* [次に答えよ]:
A - 対談記事について、次の問いにそれぞれ答えよ。
(i) 雑誌『POPEYE』のファッションディレクターを務めた期間はいつからいつまでか。
(ii) 食分野での活動をまとめた初の著書の題名は何か。
(iii) 「Table to Farm」がプレオープンしたのはいつか。
B - 次の各文が対談記事の内容と合っているかを判断せよ。はい・いいえで答え、根拠となる箇所を記事からそのまま引用すること。
(i) 「Table to Farm」はオンラインに限った取り組みで、実際の店舗を作る考えはない。
(ii) 「Table to Farm」は会員制である。
(iii) 『MONOCLE』はアメリカの雑誌である。
C - 対談記事の続きを、最後の文の後から書け。

* [文書の抜粋]:

長谷川昭雄の対談連載
まじめに働いてんじゃねーよ!!(仮) Vol.03 相馬夕輝 前編


ファッションディレクター、スタイリスト。英国の雑誌『MONOCLE』の創刊より制作に参画、ファッションページの基礎を構築。2014年には同誌のファッションディレクターに就任。2012年から2018年秋まで雑誌『POPEYE』のファッションディレクターを務めた。2019年よりフイナムと共同でファッションウェブマガジン「AH.H」を、2023年より〈CAHLUMN〉、「andreM hoffwann」をスタート。
滋賀県出身。「D&DEPARTMENT PROJECT」の飲食部門「つづくをたべる部」ディレクターとして、日本各地を取材し、その土地の食材や食文化を活かしたメニュー開発や、イベント企画なども手がける。2024年、初の著書となる食分野での活動をまとめた『つづくをたべる食堂』を出版。2024年10月29日にオンラインでの会員制スーパーマーケット「Table to Farm」をプレオープン。
今回の対談の舞台は、長谷川さんがディレクションするブランド〈CAHLUMN(カウラム)〉の拠点である、御茶の水の「CAHLUMN STORE」。
洋服はもちろん、食も提供するこの場所で、農業、漁業、生産者などなど、食にまつわるあらゆるトピックについて語り尽くしていただきました。
こちらの「CAHLUMN STORE」では、「Table to Farm」で取り扱っている食材をいくつか使われているわけなのですが、まず「Table to Farm」の説明をあらためてお願いしてもいいでしょうか?
オンライン上のセレクトショップ、みたいなことなんですか?
そうですね。セレクトショップというよりは、スーパーマーケットといった方がいいかもしれません。
リリースによると、“現在わずか0.1%しか流通しない「素の味」を体感できるスーパーマーケット”とのこと。「素の味」とは、旅をするなかで出会った自然と人が織りなし生まれる“とびっきりのおいしさ”をそう呼んでいる、とあります。ゆくゆくは実際のお店を作ることも視野に入れていると伺いました。
はい。オンラインで始めたのは第一フェーズという感じでしょうか。こうした取り組みって今までもないことはなかったと思うんです。つまり会員の方々に、安全なものをきちんと届けようという試みのことです。
うんうん。
「Table to Farm」も会員制なのですが、経済合理性に傾きすぎないように、しっかりと設計しないといけないと思っています。例えば会員数の数など。
今はまだクローズドな状態なんでしたっけ?

* [提示資料]:

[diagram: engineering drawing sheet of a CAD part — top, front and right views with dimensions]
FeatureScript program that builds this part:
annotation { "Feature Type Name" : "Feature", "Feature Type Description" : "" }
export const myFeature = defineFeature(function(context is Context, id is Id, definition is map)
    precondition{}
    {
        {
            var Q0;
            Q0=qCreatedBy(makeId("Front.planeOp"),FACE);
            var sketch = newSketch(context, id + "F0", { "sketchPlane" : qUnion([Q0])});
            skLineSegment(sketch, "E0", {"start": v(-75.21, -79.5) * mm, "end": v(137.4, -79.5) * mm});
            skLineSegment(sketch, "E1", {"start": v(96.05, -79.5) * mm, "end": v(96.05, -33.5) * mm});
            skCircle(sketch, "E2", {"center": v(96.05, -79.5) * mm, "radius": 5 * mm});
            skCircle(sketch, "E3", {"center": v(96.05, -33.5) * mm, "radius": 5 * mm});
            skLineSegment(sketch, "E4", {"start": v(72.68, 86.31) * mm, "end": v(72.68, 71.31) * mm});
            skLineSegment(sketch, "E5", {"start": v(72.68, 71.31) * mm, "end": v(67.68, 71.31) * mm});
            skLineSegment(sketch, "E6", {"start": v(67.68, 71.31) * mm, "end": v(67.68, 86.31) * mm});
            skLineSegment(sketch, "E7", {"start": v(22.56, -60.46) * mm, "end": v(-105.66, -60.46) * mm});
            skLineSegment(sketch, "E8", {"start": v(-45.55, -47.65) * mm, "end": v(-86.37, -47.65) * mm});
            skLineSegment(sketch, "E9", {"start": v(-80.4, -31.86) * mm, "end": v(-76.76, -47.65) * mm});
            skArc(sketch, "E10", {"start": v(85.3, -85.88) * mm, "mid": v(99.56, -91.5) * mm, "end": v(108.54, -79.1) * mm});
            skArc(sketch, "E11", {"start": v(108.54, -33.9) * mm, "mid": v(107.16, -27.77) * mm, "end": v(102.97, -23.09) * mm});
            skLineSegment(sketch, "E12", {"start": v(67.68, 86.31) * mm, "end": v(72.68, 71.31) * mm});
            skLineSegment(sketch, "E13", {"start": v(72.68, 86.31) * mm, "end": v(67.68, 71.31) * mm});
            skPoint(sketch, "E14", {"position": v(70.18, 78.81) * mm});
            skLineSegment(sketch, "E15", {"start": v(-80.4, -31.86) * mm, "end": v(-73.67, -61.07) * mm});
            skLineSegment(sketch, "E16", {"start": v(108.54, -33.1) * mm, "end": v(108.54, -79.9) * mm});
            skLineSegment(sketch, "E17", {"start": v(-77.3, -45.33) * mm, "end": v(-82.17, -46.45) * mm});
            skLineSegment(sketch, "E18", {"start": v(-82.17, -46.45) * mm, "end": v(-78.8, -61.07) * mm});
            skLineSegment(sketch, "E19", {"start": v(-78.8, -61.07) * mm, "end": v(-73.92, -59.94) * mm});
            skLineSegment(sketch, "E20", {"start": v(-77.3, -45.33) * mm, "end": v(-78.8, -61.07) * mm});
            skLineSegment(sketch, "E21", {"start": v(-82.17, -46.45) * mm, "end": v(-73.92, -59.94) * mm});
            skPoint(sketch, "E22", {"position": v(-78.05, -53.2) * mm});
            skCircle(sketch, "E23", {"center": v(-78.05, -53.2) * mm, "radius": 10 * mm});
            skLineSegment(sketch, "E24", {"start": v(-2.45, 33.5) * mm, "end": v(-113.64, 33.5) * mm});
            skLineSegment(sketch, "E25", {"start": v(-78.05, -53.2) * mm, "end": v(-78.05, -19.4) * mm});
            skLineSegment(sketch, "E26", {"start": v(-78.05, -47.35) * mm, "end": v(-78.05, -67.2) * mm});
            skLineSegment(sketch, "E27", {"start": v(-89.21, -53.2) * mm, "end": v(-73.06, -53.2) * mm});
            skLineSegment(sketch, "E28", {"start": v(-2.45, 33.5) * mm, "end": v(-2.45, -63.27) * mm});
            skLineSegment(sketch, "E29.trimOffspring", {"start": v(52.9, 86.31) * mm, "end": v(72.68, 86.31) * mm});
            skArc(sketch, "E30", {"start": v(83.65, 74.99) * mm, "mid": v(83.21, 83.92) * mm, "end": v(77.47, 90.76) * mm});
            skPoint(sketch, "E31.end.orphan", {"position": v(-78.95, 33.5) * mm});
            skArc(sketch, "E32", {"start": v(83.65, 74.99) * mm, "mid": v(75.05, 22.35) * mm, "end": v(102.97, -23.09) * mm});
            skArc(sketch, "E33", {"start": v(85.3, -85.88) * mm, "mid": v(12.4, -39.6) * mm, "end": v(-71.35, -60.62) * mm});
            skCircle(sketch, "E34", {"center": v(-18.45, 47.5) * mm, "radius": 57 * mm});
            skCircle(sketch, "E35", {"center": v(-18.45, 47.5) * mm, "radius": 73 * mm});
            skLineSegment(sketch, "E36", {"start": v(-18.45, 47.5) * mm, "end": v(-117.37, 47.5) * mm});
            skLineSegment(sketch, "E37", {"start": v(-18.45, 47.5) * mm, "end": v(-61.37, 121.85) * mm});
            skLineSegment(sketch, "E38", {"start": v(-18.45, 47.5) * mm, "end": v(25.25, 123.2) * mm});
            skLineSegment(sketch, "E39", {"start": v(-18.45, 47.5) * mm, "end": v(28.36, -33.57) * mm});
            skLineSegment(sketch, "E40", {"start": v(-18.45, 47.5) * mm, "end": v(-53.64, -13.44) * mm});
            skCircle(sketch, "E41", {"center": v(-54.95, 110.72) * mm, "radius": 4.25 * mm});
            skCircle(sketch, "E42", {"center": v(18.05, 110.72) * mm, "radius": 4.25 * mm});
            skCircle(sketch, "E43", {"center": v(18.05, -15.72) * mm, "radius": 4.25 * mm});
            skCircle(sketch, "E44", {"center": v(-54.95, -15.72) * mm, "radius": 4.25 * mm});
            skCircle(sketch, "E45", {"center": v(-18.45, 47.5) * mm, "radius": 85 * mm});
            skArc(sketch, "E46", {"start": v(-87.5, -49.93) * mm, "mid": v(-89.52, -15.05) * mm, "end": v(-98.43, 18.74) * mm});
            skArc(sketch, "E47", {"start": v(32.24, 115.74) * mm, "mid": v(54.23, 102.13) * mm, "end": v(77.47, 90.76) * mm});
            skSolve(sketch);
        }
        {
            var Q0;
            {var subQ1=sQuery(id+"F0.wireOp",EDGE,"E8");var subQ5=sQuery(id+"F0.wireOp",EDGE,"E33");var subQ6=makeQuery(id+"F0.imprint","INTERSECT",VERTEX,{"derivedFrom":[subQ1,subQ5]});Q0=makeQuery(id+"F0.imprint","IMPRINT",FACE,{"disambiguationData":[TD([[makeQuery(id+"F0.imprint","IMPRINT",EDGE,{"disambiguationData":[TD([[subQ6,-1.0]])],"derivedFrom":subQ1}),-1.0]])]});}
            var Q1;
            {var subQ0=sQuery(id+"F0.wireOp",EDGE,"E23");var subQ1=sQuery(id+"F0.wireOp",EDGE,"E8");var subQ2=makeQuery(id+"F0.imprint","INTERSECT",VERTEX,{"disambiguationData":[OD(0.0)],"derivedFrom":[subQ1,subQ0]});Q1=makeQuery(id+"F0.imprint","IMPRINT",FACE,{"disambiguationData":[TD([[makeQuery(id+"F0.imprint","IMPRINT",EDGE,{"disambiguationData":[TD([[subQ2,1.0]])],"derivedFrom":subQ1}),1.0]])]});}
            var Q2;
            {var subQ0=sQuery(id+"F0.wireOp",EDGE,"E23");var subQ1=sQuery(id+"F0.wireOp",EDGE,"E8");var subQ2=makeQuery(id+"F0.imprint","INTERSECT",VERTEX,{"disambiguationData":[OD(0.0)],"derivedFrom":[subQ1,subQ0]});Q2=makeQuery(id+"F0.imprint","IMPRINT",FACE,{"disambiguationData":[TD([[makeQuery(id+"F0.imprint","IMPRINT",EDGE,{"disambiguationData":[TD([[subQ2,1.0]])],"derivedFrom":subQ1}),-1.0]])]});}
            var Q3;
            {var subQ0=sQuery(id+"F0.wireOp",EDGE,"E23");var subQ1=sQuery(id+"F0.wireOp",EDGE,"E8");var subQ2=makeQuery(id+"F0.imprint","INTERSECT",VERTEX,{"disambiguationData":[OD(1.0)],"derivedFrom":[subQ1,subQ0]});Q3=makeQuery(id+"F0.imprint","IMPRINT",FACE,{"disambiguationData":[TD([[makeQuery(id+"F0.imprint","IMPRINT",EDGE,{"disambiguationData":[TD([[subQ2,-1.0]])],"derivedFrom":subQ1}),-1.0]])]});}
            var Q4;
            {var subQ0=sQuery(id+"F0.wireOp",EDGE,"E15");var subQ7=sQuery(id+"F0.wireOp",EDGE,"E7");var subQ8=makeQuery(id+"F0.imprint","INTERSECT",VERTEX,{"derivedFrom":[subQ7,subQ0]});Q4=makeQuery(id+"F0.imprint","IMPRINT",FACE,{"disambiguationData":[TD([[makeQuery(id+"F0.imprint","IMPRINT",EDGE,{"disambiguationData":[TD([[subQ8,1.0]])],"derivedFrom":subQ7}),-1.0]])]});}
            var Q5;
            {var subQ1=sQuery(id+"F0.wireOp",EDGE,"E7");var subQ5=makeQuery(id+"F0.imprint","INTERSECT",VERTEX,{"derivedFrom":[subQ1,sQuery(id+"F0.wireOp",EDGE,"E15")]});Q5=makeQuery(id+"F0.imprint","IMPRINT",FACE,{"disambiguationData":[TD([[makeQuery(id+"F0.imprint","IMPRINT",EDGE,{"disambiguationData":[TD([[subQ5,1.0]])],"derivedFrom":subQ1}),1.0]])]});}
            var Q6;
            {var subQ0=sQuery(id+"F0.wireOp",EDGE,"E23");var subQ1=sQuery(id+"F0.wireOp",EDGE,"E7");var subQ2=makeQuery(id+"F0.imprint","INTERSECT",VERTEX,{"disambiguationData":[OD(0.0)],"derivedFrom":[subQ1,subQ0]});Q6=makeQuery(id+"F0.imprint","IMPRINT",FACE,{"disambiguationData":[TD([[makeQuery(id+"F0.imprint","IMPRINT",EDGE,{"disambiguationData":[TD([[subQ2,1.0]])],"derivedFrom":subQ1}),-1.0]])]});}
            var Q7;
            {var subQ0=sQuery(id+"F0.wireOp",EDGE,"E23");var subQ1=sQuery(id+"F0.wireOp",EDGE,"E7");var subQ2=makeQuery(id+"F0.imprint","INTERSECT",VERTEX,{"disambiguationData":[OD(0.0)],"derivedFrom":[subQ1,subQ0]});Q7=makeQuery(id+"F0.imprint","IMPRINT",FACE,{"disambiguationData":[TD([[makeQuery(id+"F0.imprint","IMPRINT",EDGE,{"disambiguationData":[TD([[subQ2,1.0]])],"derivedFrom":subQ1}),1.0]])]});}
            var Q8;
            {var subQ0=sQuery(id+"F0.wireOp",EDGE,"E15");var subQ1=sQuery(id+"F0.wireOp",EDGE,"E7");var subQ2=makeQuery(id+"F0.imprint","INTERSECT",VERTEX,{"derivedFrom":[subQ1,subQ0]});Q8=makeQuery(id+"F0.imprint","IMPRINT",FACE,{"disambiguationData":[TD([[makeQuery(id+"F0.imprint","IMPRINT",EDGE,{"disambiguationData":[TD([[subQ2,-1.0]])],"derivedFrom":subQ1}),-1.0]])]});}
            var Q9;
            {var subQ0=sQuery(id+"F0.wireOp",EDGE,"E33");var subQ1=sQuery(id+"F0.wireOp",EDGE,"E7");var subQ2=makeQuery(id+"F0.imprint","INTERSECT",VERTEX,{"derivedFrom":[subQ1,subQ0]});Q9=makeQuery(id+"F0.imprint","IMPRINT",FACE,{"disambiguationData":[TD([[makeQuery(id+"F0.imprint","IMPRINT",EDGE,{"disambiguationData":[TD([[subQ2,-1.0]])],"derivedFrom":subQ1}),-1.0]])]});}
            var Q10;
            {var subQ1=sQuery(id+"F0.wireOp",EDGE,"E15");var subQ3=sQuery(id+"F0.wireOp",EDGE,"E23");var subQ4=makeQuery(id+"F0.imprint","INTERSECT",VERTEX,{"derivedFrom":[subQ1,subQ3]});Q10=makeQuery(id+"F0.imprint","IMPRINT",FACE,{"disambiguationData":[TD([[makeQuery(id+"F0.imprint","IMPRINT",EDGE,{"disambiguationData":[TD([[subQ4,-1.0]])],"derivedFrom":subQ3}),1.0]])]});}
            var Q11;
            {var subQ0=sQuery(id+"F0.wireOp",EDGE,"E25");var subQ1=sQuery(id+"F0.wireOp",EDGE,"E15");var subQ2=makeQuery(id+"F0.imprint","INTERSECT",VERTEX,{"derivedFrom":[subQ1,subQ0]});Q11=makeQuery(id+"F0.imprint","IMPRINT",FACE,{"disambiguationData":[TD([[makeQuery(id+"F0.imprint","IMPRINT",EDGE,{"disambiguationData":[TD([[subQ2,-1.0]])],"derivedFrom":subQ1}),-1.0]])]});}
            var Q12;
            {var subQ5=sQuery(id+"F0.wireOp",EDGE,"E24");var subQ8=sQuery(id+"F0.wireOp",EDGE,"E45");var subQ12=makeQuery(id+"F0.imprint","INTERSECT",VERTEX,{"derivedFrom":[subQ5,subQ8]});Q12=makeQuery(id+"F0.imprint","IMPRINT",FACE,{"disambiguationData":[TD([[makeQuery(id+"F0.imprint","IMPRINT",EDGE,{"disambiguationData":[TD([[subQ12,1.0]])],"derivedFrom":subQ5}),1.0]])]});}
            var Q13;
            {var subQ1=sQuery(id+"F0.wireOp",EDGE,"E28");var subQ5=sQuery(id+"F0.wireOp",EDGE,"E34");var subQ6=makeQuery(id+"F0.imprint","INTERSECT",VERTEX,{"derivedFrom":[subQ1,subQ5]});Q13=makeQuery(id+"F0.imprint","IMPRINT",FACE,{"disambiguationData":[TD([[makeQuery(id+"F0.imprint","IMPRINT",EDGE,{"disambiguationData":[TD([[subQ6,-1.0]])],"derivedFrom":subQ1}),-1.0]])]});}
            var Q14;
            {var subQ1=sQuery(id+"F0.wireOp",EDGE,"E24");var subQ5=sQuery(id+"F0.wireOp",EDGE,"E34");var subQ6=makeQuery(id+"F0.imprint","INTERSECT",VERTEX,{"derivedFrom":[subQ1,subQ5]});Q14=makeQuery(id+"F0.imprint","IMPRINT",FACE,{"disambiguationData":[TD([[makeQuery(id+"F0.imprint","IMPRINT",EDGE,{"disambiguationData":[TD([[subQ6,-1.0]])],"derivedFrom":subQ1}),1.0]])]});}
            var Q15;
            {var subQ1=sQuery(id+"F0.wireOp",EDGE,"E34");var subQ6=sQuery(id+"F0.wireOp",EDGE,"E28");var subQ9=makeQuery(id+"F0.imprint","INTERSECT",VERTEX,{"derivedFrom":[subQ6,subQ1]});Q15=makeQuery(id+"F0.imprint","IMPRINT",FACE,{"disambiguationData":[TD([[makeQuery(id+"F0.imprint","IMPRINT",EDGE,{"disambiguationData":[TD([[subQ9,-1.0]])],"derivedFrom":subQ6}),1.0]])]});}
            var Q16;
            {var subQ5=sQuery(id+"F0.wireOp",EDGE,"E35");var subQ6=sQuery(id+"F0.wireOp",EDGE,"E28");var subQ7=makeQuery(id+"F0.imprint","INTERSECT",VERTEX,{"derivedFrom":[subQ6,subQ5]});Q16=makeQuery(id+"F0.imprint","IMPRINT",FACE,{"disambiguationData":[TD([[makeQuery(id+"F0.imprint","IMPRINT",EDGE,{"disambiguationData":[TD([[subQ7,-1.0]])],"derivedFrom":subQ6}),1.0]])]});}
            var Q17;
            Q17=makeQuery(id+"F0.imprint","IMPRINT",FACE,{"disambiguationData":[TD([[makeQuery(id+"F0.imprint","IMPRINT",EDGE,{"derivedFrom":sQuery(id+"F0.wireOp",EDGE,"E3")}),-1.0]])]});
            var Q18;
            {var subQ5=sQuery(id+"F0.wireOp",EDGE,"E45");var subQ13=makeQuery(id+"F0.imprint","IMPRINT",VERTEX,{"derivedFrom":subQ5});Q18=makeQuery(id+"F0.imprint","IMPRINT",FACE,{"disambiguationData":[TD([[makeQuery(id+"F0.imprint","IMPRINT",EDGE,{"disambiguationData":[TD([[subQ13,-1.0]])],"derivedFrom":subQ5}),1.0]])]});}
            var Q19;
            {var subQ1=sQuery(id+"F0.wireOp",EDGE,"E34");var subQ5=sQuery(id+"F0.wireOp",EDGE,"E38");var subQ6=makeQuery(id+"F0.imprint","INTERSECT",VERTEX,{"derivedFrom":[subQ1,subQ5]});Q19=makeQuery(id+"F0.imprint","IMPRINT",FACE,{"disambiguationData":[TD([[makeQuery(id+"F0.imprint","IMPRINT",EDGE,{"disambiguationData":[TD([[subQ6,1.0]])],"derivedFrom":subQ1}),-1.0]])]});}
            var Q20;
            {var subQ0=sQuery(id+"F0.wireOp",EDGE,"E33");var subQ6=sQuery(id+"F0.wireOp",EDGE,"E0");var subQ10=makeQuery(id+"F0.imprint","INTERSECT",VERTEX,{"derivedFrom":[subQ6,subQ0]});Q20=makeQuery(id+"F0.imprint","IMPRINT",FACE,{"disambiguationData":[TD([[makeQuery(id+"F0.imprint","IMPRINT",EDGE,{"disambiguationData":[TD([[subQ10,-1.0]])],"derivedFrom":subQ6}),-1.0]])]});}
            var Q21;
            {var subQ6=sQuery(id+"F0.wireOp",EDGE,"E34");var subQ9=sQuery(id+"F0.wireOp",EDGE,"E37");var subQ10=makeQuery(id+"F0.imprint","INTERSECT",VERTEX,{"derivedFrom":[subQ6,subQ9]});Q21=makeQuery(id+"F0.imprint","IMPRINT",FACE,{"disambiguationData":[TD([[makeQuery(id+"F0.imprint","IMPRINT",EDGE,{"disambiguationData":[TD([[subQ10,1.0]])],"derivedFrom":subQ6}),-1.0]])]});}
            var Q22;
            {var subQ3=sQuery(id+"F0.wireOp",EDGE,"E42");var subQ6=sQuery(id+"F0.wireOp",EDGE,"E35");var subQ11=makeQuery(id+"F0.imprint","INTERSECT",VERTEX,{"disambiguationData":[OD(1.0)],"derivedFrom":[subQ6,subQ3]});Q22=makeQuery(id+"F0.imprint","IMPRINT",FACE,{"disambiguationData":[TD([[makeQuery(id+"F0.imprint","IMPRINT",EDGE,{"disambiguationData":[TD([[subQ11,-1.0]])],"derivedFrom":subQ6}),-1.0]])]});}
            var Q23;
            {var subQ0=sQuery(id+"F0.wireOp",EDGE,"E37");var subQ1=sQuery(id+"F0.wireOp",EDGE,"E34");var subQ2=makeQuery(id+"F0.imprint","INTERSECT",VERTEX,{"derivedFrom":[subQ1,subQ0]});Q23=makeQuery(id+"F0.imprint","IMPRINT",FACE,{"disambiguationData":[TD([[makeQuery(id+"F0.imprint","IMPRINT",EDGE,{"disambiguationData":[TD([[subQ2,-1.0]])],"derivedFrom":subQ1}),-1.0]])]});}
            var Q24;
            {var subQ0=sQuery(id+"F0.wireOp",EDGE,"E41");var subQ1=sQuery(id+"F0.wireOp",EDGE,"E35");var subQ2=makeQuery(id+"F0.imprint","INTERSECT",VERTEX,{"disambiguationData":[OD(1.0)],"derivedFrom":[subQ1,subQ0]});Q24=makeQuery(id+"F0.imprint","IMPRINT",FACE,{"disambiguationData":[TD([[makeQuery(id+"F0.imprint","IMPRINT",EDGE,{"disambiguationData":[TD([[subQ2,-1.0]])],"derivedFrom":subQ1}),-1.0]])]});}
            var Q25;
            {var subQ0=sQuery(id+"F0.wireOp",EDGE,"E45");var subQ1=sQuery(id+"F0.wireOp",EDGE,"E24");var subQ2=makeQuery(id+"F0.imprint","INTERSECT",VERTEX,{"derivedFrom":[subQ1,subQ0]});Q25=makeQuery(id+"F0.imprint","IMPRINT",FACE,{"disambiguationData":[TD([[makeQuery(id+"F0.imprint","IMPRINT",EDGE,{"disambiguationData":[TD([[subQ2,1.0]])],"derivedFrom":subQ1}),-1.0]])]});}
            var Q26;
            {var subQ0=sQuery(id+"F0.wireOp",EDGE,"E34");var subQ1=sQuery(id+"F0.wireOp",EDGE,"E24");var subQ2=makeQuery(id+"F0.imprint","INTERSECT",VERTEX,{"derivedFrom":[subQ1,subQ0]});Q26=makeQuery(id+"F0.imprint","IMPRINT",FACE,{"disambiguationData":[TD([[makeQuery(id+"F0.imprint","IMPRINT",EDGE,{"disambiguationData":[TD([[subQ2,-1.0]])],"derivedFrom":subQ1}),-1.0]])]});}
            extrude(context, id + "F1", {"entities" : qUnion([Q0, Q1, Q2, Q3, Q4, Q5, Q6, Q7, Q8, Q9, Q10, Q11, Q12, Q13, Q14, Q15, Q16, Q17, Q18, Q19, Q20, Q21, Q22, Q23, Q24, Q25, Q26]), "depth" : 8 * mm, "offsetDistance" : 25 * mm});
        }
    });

* [解答]:
A -
(i) 2012年から2018年秋までである。
(ii) 『つづくをたべる食堂』である。
(iii) 2024年10月29日である。

B -
(i) いいえ。「ゆくゆくは実際のお店を作ることも視野に入れていると伺いました。」
(ii) はい。「「Table to Farm」も会員制なのですが」
(iii) いいえ。「英国の雑誌『MONOCLE』」

C -
今のところはプレオープン中ということもあり、紹介制という形をとっていて、本ローンチは7月25日(金)になります。会員制にしていることには2つの理由があるんですけど、あまりに開きすぎて当初考えていたものと別物になってしまうのは違うかな、というのがひとつ。
もうひとつはフードシステムとして、食べる人たちの食卓での選択と具体的な行動で、生活者がつくることに関わるアクションを取れる場を「Table to Farm」に作りました。そうしたことをやっていくうえで、生産者の方々が一番困るのは生産の現場に観光気分で来られることなんだそうです。やっぱりある程度の信頼関係があった方がいいのでは、ということから会員制というやり方を選びました。
今ってお米がすごく問題になってるじゃないですか。そんななかで、ちゃんと美味しいものを食べたいっていう人と、とにかく安いものがいいっていう人に分かれてきますよね。
ありましたね。
僕は洋服の世界の人間なので、随分前から日本製の服がなくなりつつある状況には気づいていて。でもなんか嫌だなって、ずっと思っていたんです。日本製がいい理由っていうのは、自国の産業を支えるということであり、働き先をちゃんと作ってあげるってことでもあるわけで。僕はずっと〈New Balance〉が好きなんですけど、その理由に最近気づいたんです。というのも、アメリカ製の靴をいまだにしっかりと作ってるからなんですよね。アメリカ製だからいいわけではなくて、アメリカのブランドがアメリカで作っていて、自国の産業をしっかりと守っていこうという姿勢が大事だと思うんです。
わかる気がします。
学校の給食をオーガニックにしていくっていう話もありますけど、ぜひそうなってほしいなって思います。
子供には安心なものを食べてほしいですよね。
洋服の世界でも農業の世界でも、変なものを使って、変なものを作るカルチャーが生まれてしまっていると思うんです。ちゃんとしたものを食べるってことを、みんなもうちょっと考えた方がいいんじゃないのかなって。そういう意味で「Table to Farm」がやってることは、すごくいいなと思ってるんです。
ありがとうございます。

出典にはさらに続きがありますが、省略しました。